→ **WHAT THE EXERCISE ASKS**
Output the lines of the records exactly, from the first through the one containing "middle tip: (71, 107)". Omit all pictures.

→ **INFORMATION SUPPLIED**
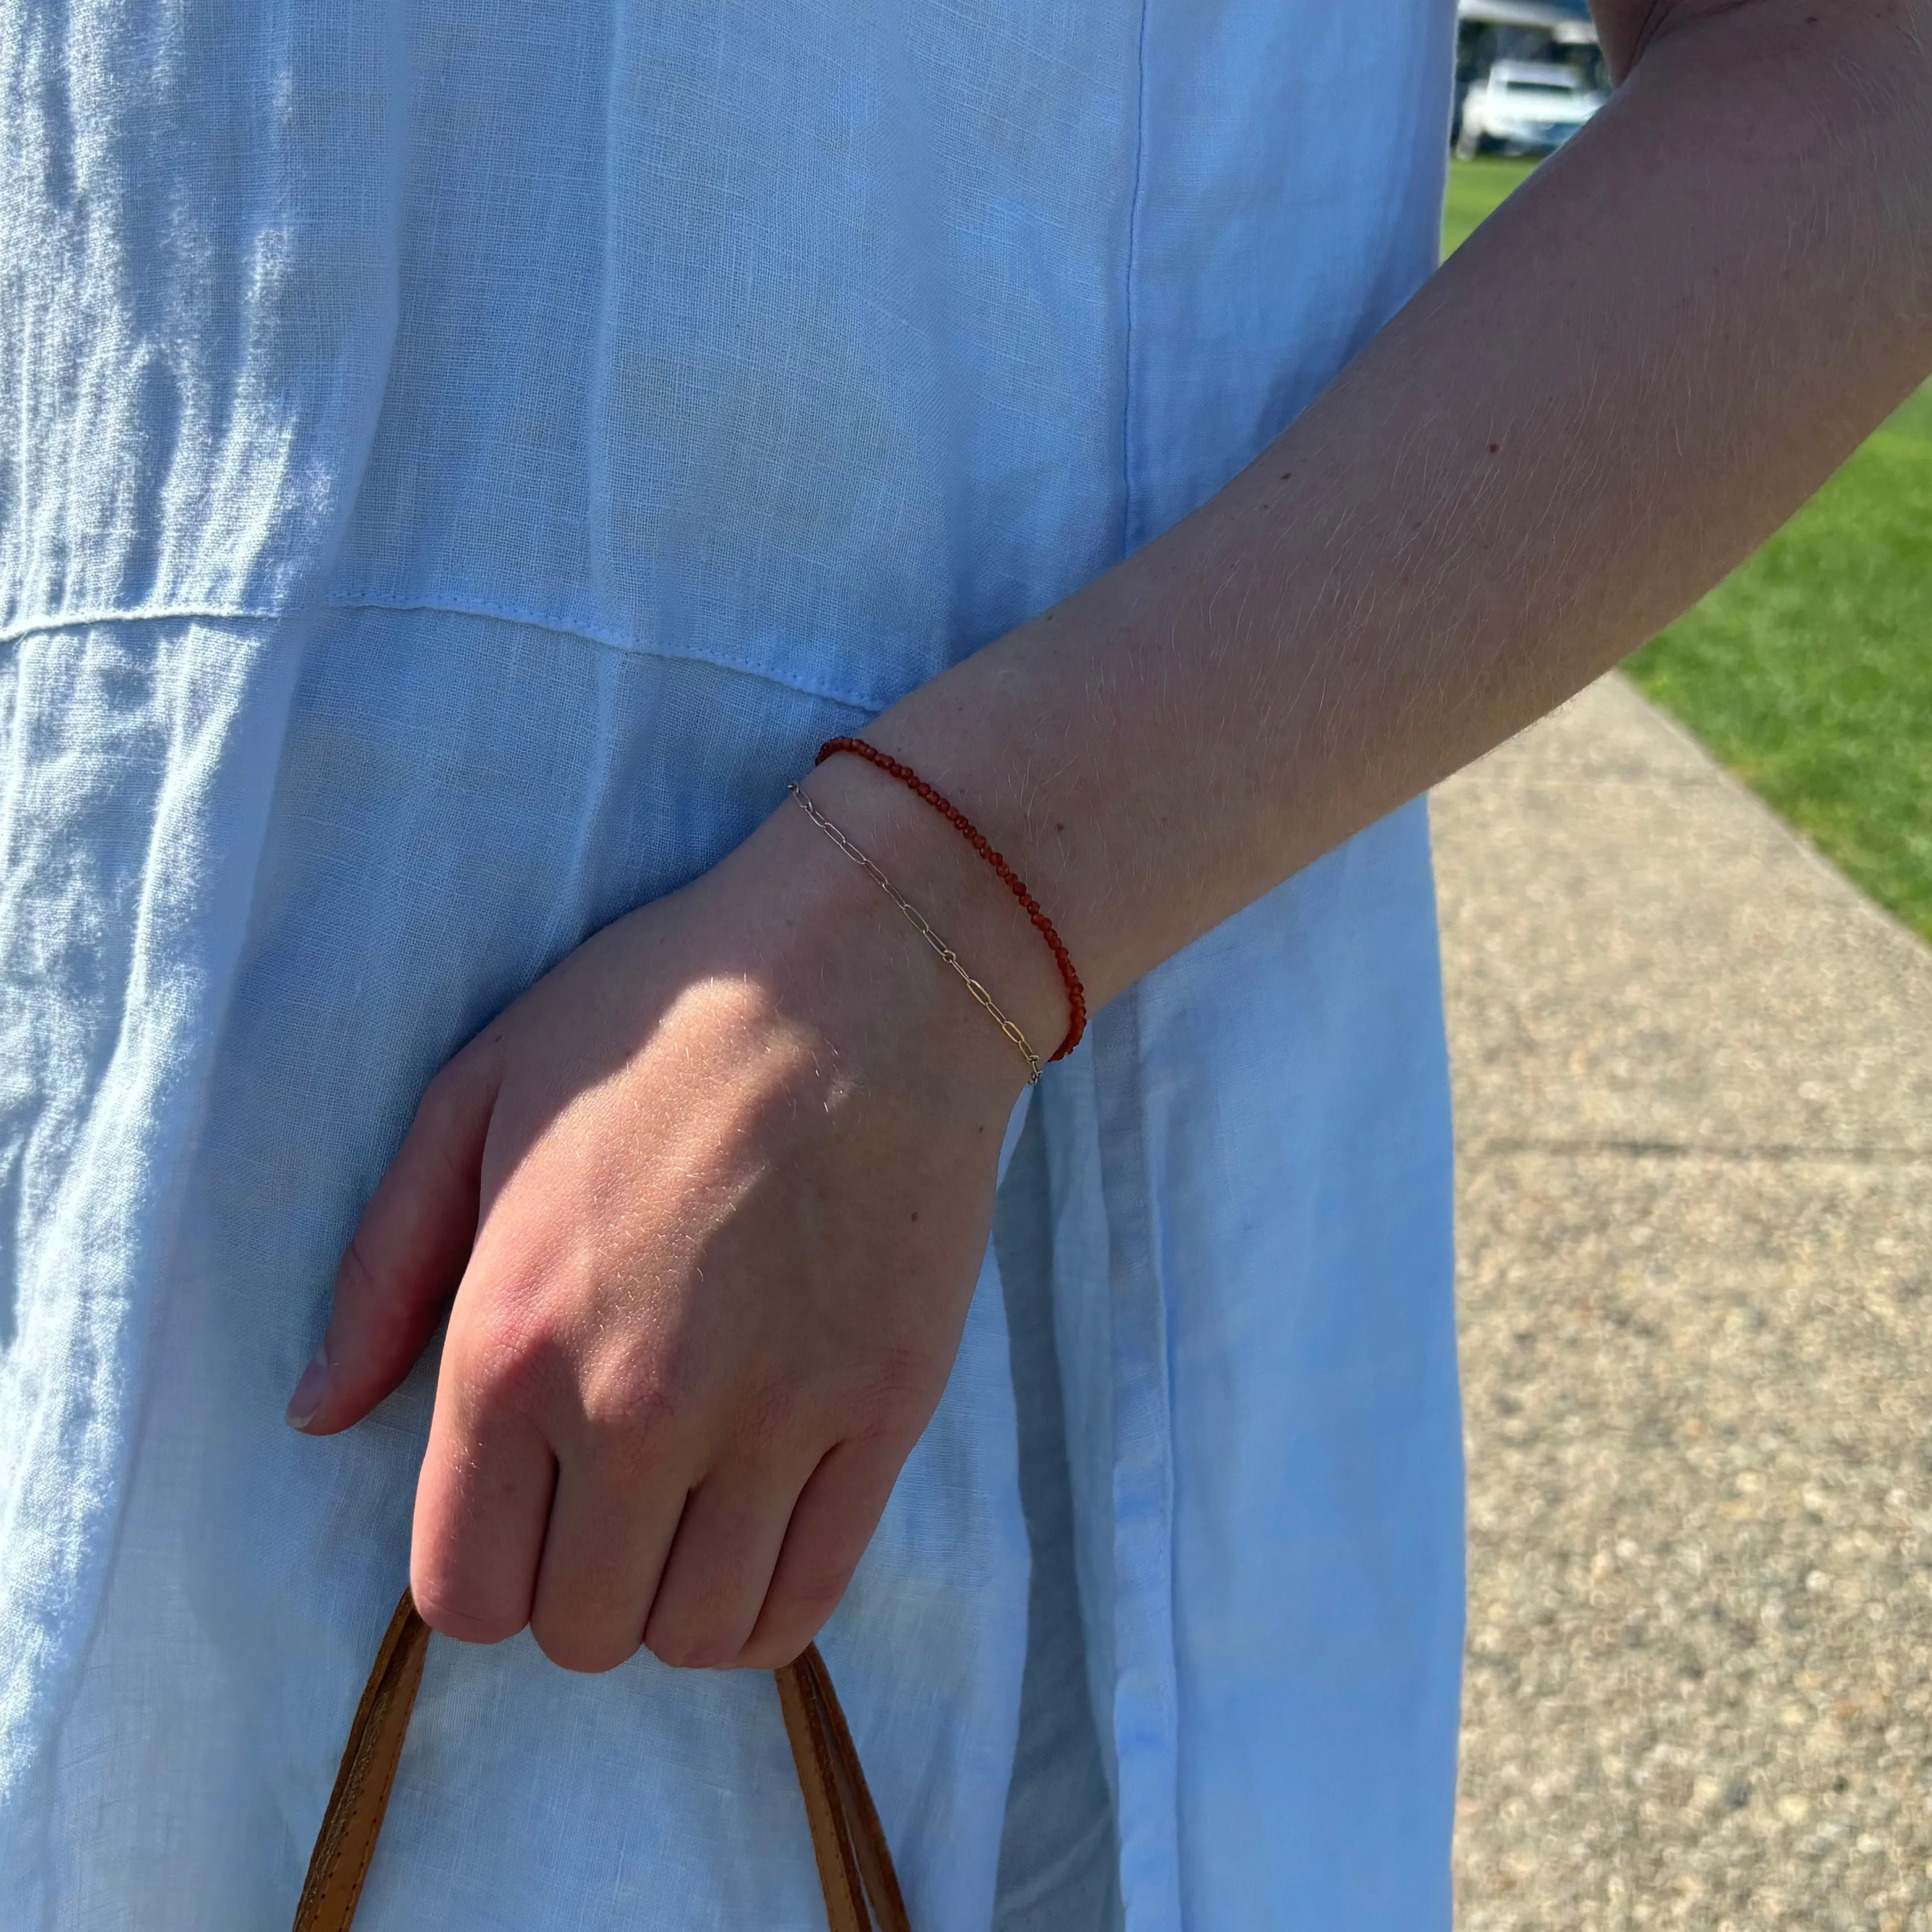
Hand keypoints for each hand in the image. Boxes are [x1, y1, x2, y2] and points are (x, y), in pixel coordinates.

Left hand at [285, 783, 1035, 1671]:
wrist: (867, 970)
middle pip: (579, 1630)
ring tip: (687, 1515)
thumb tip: (317, 1416)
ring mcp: (771, 1423)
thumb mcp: (476, 1101)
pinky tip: (762, 1532)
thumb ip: (384, 1273)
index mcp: (508, 1342)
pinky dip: (771, 1603)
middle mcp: (634, 1410)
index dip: (477, 1571)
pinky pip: (809, 1599)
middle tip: (605, 1496)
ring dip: (674, 1601)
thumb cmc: (657, 1018)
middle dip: (575, 1585)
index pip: (460, 1588)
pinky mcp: (883, 1416)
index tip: (514, 1511)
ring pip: (694, 1638)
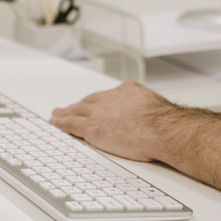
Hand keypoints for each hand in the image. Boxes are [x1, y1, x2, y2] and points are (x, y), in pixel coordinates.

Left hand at [49, 81, 177, 161]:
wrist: (161, 129)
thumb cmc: (165, 124)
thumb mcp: (157, 108)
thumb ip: (149, 110)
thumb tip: (155, 118)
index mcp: (127, 91)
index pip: (108, 96)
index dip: (98, 101)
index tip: (94, 103)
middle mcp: (111, 99)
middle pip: (89, 101)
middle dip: (80, 105)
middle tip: (71, 107)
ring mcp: (100, 113)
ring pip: (77, 110)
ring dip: (66, 112)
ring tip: (58, 113)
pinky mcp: (92, 127)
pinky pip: (71, 123)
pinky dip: (61, 122)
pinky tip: (55, 122)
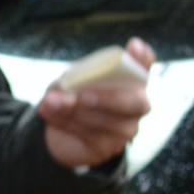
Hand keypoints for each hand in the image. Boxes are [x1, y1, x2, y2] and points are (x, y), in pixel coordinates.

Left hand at [36, 37, 155, 169]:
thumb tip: (61, 94)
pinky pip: (90, 135)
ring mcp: (127, 128)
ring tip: (51, 102)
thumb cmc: (72, 96)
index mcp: (130, 79)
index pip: (144, 66)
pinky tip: (48, 113)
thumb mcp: (68, 81)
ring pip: (108, 121)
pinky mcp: (109, 147)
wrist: (61, 132)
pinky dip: (66, 123)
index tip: (134, 47)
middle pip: (137, 103)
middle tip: (82, 96)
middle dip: (109, 99)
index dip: (142, 58)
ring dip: (75, 111)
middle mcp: (137, 104)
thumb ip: (69, 82)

→ **ANSWER TO THE EXERCISE**
Hand keypoints for each hand in the image. Boxes are [x1, y1, x2, y2] and points are (x, y), in pixel coordinates.

Left hand at [285, 783, 1035, 1671]:
wrist: (867, 970)
middle pip: (579, 1630)
ring tip: (687, 1515)
thumb tip: (317, 1416)
ring mcp: (771, 1423)
thumb mcp: (476, 1101)
pinky tip: (762, 1532)
thumb ip: (384, 1273)
index mcp: (508, 1342)
pinky dip: (771, 1603)
middle mcp: (634, 1410)
index dip: (477, 1571)
pinky pip: (809, 1599)
middle tip: (605, 1496)
ring dip: (674, 1601)
thumb cmc: (657, 1018)
middle dip: (575, 1585)
index pip: (460, 1588)
pinky mcp: (883, 1416)
index tip: (514, 1511)
ring pip: (694, 1638)
Hand keypoints for each hand in the image. Boxes are [x1, y1, x2, y2] and points are (x, y), in pixel coordinates.

Left hand at [49, 81, 177, 161]:
wrist: (161, 129)
thumb cmc: (165, 124)
thumb mcp: (157, 108)
thumb ip: (149, 110)
thumb tip: (155, 118)
index mcp: (127, 91)
index pip: (108, 96)
index dip: (98, 101)
index tip: (94, 103)
middle mcp: (111, 99)
middle pip: (89, 101)
middle dip: (80, 105)
middle tip: (71, 107)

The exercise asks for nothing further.